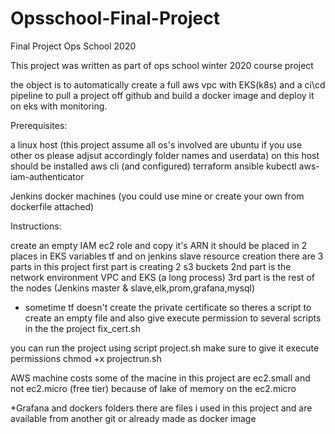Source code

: # Opsschool-Final-Project
Final Project Ops School 2020

This project was written as part of ops school winter 2020 course project

the object is to automatically create a full aws vpc with EKS(k8s) and a ci\cd pipeline to pull a project off github and build a docker image and deploy it on eks with monitoring.

Prerequisites:

a linux host (this project assume all os's involved are ubuntu if you use other os please adjsut accordingly folder names and userdata)
on this host should be installed aws cli (and configured) terraform ansible kubectl aws-iam-authenticator

Jenkins docker machines (you could use mine or create your own from dockerfile attached)

Instructions:

create an empty IAM ec2 role and copy it's ARN it should be placed in 2 places in EKS variables tf and on jenkins slave resource creation
there are 3 parts in this project first part is creating 2 s3 buckets 
2nd part is the network environment VPC and EKS (a long process) 
3rd part is the rest of the nodes (Jenkins master & slave,elk,prom,grafana,mysql)

* sometime tf doesn't create the private certificate
so theres a script to create an empty file and also give execute permission to several scripts in the the project 
fix_cert.sh

you can run the project using script project.sh make sure to give it execute permissions
chmod +x projectrun.sh

AWS machine costs
some of the macine in this project are ec2.small 
and not ec2.micro (free tier)
because of lake of memory on the ec2.micro


*Grafana and dockers folders
there are files i used in this project and are available from another git or already made as docker image
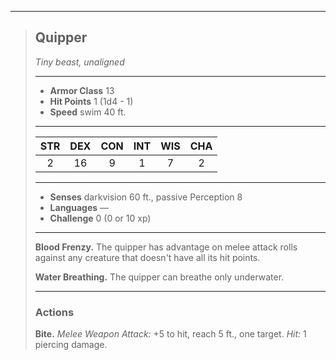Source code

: ***
> ## Quipper
> *Tiny beast, unaligned*
> 
> ***
> 
> - **Armor Class** 13
> - **Hit Points** 1 (1d4 - 1)
> - **Speed** swim 40 ft.
> 
> ***
> 
> |STR|DEX|CON|INT|WIS|CHA|
> |:---:|:---:|:---:|:---:|:---:|:---:|
> |2|16|9|1|7|2|
> 
> ***
> 
> - **Senses** darkvision 60 ft., passive Perception 8
> - **Languages** —
> - **Challenge** 0 (0 or 10 xp)
> 
> ***
> 
> **Blood Frenzy.** The quipper has advantage on melee attack rolls against any creature that doesn't have all its hit points.
> 
> **Water Breathing.** The quipper can breathe only underwater.
> 
> ***
> 
> ### Actions
> **Bite.** *Melee Weapon Attack:* +5 to hit, reach 5 ft., one target. *Hit:* 1 piercing damage.
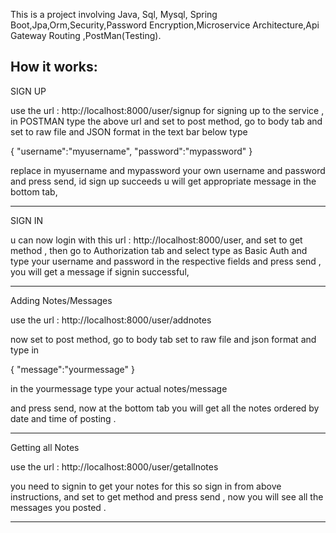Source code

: This is a project involving Java, Sql, Mysql, Spring Boot,Jpa,Orm,Security,Password Encryption,Microservice Architecture,Api Gateway Routing ,PostMan(Testing).

How it works:
--------------------------------------------
SIGN UP

use the url : http://localhost:8000/user/signup
for signing up to the service , in POSTMAN type the above url and set to post method, go to body tab and set to raw file and JSON format in the text bar below type

{
"username":"myusername",
"password":"mypassword"
}  

replace in myusername and mypassword your own username and password and press send, id sign up succeeds u will get appropriate message in the bottom tab,

--------------------------------------------

SIGN IN

u can now login with this  url  :  http://localhost:8000/user,
and set to get method , then go to Authorization tab and select type as Basic Auth and type your 
username and password in the respective fields and press send , you will get a message if signin successful,

---------------------------------------------

Adding Notes/Messages

use the url : http://localhost:8000/user/addnotes

now set to post method, go to body tab set to raw file and json format and type in 

{
"message":"yourmessage"
}

in the yourmessage type your actual notes/message 

and press send, now at the bottom tab you will get all the notes ordered by date and time of posting .

------------------------------------------------------

Getting all Notes

use the url : http://localhost:8000/user/getallnotes

you need to signin to get your notes for this so sign in from above instructions, 
and set to get method and press send , now you will see all the messages you posted .

----------------------------------------------------





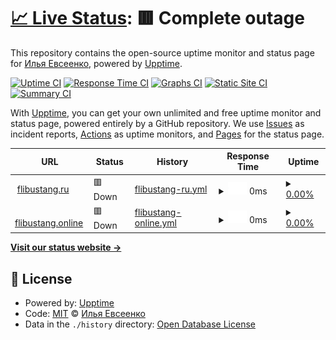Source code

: # [📈 Live Status](https://demo.upptime.js.org): <!--live status--> **🟥 Complete outage**

This repository contains the open-source uptime monitor and status page for [Илья Евсеенко](https://demo.upptime.js.org), powered by [Upptime](https://github.com/upptime/upptime).

[![Uptime CI](https://github.com/LencoDigitexer/flibustang_uptime/workflows/Uptime%20CI/badge.svg)](https://github.com/LencoDigitexer/flibustang_uptime/actions?query=workflow%3A%22Uptime+CI%22)
[![Response Time CI](https://github.com/LencoDigitexer/flibustang_uptime/workflows/Response%20Time%20CI/badge.svg)](https://github.com/LencoDigitexer/flibustang_uptime/actions?query=workflow%3A%22Response+Time+CI%22)
[![Graphs CI](https://github.com/LencoDigitexer/flibustang_uptime/workflows/Graphs%20CI/badge.svg)](https://github.com/LencoDigitexer/flibustang_uptime/actions?query=workflow%3A%22Graphs+CI%22)
[![Static Site CI](https://github.com/LencoDigitexer/flibustang_uptime/workflows/Static%20Site%20CI/badge.svg)](https://github.com/LencoDigitexer/flibustang_uptime/actions?query=workflow%3A%22Static+Site+CI%22)
[![Summary CI](https://github.com/LencoDigitexer/flibustang_uptime/workflows/Summary%20CI/badge.svg)](https://github.com/LencoDigitexer/flibustang_uptime/actions?query=workflow%3A%22Summary+CI%22)

With [Upptime](https://upptime.js.org), you can get your own unlimited and free uptime monitor and status page, powered entirely by a GitHub repository. We use [Issues](https://github.com/LencoDigitexer/flibustang_uptime/issues) as incident reports, [Actions](https://github.com/LencoDigitexer/flibustang_uptime/actions) as uptime monitors, and [Pages](https://demo.upptime.js.org) for the status page.

<!--start: status pages-->
<!-- This summary is generated by Upptime (https://github.com/upptime/upptime) -->
<!-- Do not edit this manually, your changes will be overwritten -->
<!-- prettier-ignore -->
| URL | Status | History | Response Time | Uptime |
| --- | ------ | ------- | ------------- | ------ |
| <img alt="" src="https://icons.duckduckgo.com/ip3/flibustang.ru.ico" height="13"> [flibustang.ru](https://flibustang.ru) | 🟥 Down | [flibustang-ru.yml](https://github.com/LencoDigitexer/flibustang_uptime/commits/HEAD/history/flibustang-ru.yml) | <details><summary><img alt="Response time graph" src="./graphs/flibustang-ru/response-time-week.png" height="20"> 0ms</summary><br><a href="https://LencoDigitexer.github.io/flibustang_uptime/history/flibustang-ru"><img alt="Response time 924" src="https://img.shields.io/endpoint?url=https%3A%2F%2Fraw.githubusercontent.com%2FLencoDigitexer%2Fflibustang_uptime%2FHEAD%2Fapi%2Fflibustang-ru%2Fresponse-time.json"></a><br><a href="https://LencoDigitexer.github.io/flibustang_uptime/history/flibustang-ru"><img alt="24-hour response time 0" src="https://img.shields.io/endpoint?url=https%3A%2F%2Fraw.githubusercontent.com%2FLencoDigitexer%2Fflibustang_uptime%2FHEAD%2Fapi%2Fflibustang-ru%2Fresponse-time-day.json"></a><br><a href="https://LencoDigitexer.github.io/flibustang_uptime/history/flibustang-ru"><img alt="7-day response time 0" src="https://img.shields.io/endpoint?url=https%3A%2F%2Fraw.githubusercontent.com%2FLencoDigitexer%2Fflibustang_uptime%2FHEAD%2Fapi%2Fflibustang-ru%2Fresponse-time-week.json"></a><br><a href="https://LencoDigitexer.github.io/flibustang_uptime/history/flibustang-ru"><img alt="30-day response time 0" src="https://img.shields.io/endpoint?url=https%3A%2F%2Fraw.githubusercontent.com%2FLencoDigitexer%2Fflibustang_uptime%2FHEAD%2Fapi%2Fflibustang-ru%2Fresponse-time-month.json"></a><br><a href="https://LencoDigitexer.github.io/flibustang_uptime/history/flibustang-ru"><img alt="1-year response time 1011" src="https://img.shields.io/endpoint?url=https%3A%2F%2Fraw.githubusercontent.com%2FLencoDigitexer%2Fflibustang_uptime%2FHEAD%2Fapi%2Fflibustang-ru%2Fresponse-time-year.json"></a></details> | <details><summary><a href="https://LencoDigitexer.github.io/flibustang_uptime/history/flibustang-ru">0.00%</a></summary><a href="https://LencoDigitexer.github.io/flibustang_uptime/history/flibustang-ru"><img alt="All-time uptime 30.58%" src="https://img.shields.io/endpoint?url=https%3A%2F%2Fraw.githubusercontent.com%2FLencoDigitexer%2Fflibustang_uptime%2FHEAD%2Fapi%2Fflibustang-ru%2Fuptime.json"></a><br><a href="https://LencoDigitexer.github.io/flibustang_uptime/history/flibustang-ru"><img alt="24-hour uptime 0.00%" src="https://img.shields.io/endpoint?url=https%3A%2F%2Fraw.githubusercontent.com%2FLencoDigitexer%2Fflibustang_uptime%2FHEAD%2Fapi%2Fflibustang-ru%2Fuptime-day.json"></a><br><a href="https://LencoDigitexer.github.io/flibustang_uptime/history/flibustang-ru"><img alt="7-day uptime 0.00%" src="https://img.shields.io/endpoint?url=https%3A%2F%2Fraw.githubusercontent.com%2FLencoDigitexer%2Fflibustang_uptime%2FHEAD%2Fapi%2Fflibustang-ru%2Fuptime-week.json"></a><br><a href="https://LencoDigitexer.github.io/flibustang_uptime/history/flibustang-ru"><img alt="30-day uptime 0.00%" src="https://img.shields.io/endpoint?url=https%3A%2F%2Fraw.githubusercontent.com%2FLencoDigitexer%2Fflibustang_uptime%2FHEAD%2Fapi%2Fflibustang-ru%2Fuptime-month.json"></a><br><a href="https://LencoDigitexer.github.io/flibustang_uptime/history/flibustang-ru"><img alt="1-year uptime 11.76%" src="https://img.shields.io/endpoint?url=https%3A%2F%2Fraw.githubusercontent.com%2FLencoDigitexer%2Fflibustang_uptime%2FHEAD%2Fapi%2Fflibustang-ru%2Fuptime-year.json"></a></details>
| <img alt="" src="https://icons.duckduckgo.com/ip3/flibustang.online.ico" height="13"> [flibustang.online](https://flibustang.online) | 🟥 Down | [flibustang-online.yml](https://github.com/LencoDigitexer/flibustang_uptime/commits/HEAD/history/flibustang-online.yml) | <details><summary><img alt="Response time graph" src="./graphs/flibustang-online/response-time-week.png" height="20"> 0ms</summary><br><a href="https://LencoDigitexer.github.io/flibustang_uptime/history/flibustang-online"><img alt="Response time 1084" src="https://img.shields.io/endpoint?url=https%3A%2F%2Fraw.githubusercontent.com%2FLencoDigitexer%2Fflibustang_uptime%2FHEAD%2Fapi%2Fflibustang-online%2Fresponse-time.json"></a><br><a href="https://LencoDigitexer.github.io/flibustang_uptime/history/flibustang-online"><img alt="24-hour response time 0" src="https://img.shields.io/endpoint?url=https%3A%2F%2Fraw.githubusercontent.com%2FLencoDigitexer%2Fflibustang_uptime%2FHEAD%2Fapi%2Fflibustang-online%2Fresponse-time-day.json"></a><br><a href="https://LencoDigitexer.github.io/flibustang_uptime/history/flibustang-online"><img alt="7-day response time 0" src="https://img.shields.io/endpoint?url=https%3A%2F%2Fraw.githubusercontent.com%2FLencoDigitexer%2Fflibustang_uptime%2FHEAD%2Fapi%2Fflibustang-online%2Fresponse-time-week.json"></a><br><a href="https://LencoDigitexer.github.io/flibustang_uptime/history/flibustang-online"><img alt="30-day response time 0" src="https://img.shields.io/endpoint?url=https%3A%2F%2Fraw.githubusercontent.com%2FLencoDigitexer%2Fflibustang_uptime%2FHEAD%2Fapi%2Fflibustang-online%2Fresponse-time-month.json"></a><br><a href="https://LencoDigitexer.github.io/flibustang_uptime/history/flibustang-online"><img alt="1-year response time 1150" src="https://img.shields.io/endpoint?url=https%3A%2F%2Fraw.githubusercontent.com%2FLencoDigitexer%2Fflibustang_uptime%2FHEAD%2Fapi%2Fflibustang-online%2Fresponse-time-year.json"></a></details> | <details><summary><a href="https://LencoDigitexer.github.io/flibustang_uptime/history/flibustang-online">0.00%</a></summary><a href="https://LencoDigitexer.github.io/flibustang_uptime/history/flibustang-online"><img alt="All-time uptime 65.18%" src="https://img.shields.io/endpoint?url=https%3A%2F%2Fraw.githubusercontent.com%2FLencoDigitexer%2Fflibustang_uptime%2FHEAD%2Fapi%2Fflibustang-online%2Fuptime.json"></a><br><a href="https://LencoDigitexer.github.io/flibustang_uptime/history/flibustang-online"><img alt="24-hour uptime 0.00%" src="https://img.shields.io/endpoint?url=https%3A%2F%2Fraw.githubusercontent.com%2FLencoDigitexer%2Fflibustang_uptime%2FHEAD%2Fapi%2Fflibustang-online%2Fuptime-day.json"></a><br><a href="https://LencoDigitexer.github.io/flibustang_uptime/history/flibustang-online"><img alt="7-day uptime 0.00%" src="https://img.shields.io/endpoint?url=https%3A%2F%2Fraw.githubusercontent.com%2FLencoDigitexer%2Fflibustang_uptime%2FHEAD%2Fapi%2Fflibustang-online%2Fuptime-week.json"></a><br><a href="https://LencoDigitexer.github.io/flibustang_uptime/history/flibustang-online"><img alt="30-day uptime 0.00%" src="https://img.shields.io/endpoint?url=https%3A%2F%2Fraw.githubusercontent.com%2FLencoDigitexer%2Fflibustang_uptime%2FHEAD%2Fapi%2Fflibustang-online%2Fuptime-month.json"></a><br><a href="https://LencoDigitexer.github.io/flibustang_uptime/history/flibustang-online"><img alt="1-year uptime 55.78%" src="https://img.shields.io/endpoint?url=https%3A%2F%2Fraw.githubusercontent.com%2FLencoDigitexer%2Fflibustang_uptime%2FHEAD%2Fapi%2Fflibustang-online%2Fuptime-year.json"></a></details>

<!--end: status pages-->

[**Visit our status website →**](https://demo.upptime.js.org)

## 📄 License

- Powered by: [Upptime](https://github.com/upptime/upptime)
- Code: [MIT](./LICENSE) © [Илья Евсеенко](https://demo.upptime.js.org)
- Data in the `./history` directory: [Open Database License](https://opendatacommons.org/licenses/odbl/1-0/)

» **Problem to work on**: Exact copies of the line containing "- Powered by: [Upptime](https://github.com/upptime/upptime)" and of every line after it through the end of the entries are all that should be output.

» **Answer section**:
- Powered by: [Upptime](https://github.com/upptime/upptime)
- Code: [MIT](./LICENSE) © [Илья Евсеенко](https://demo.upptime.js.org)
- Data in the `./history` directory: [Open Database License](https://opendatacommons.org/licenses/odbl/1-0/)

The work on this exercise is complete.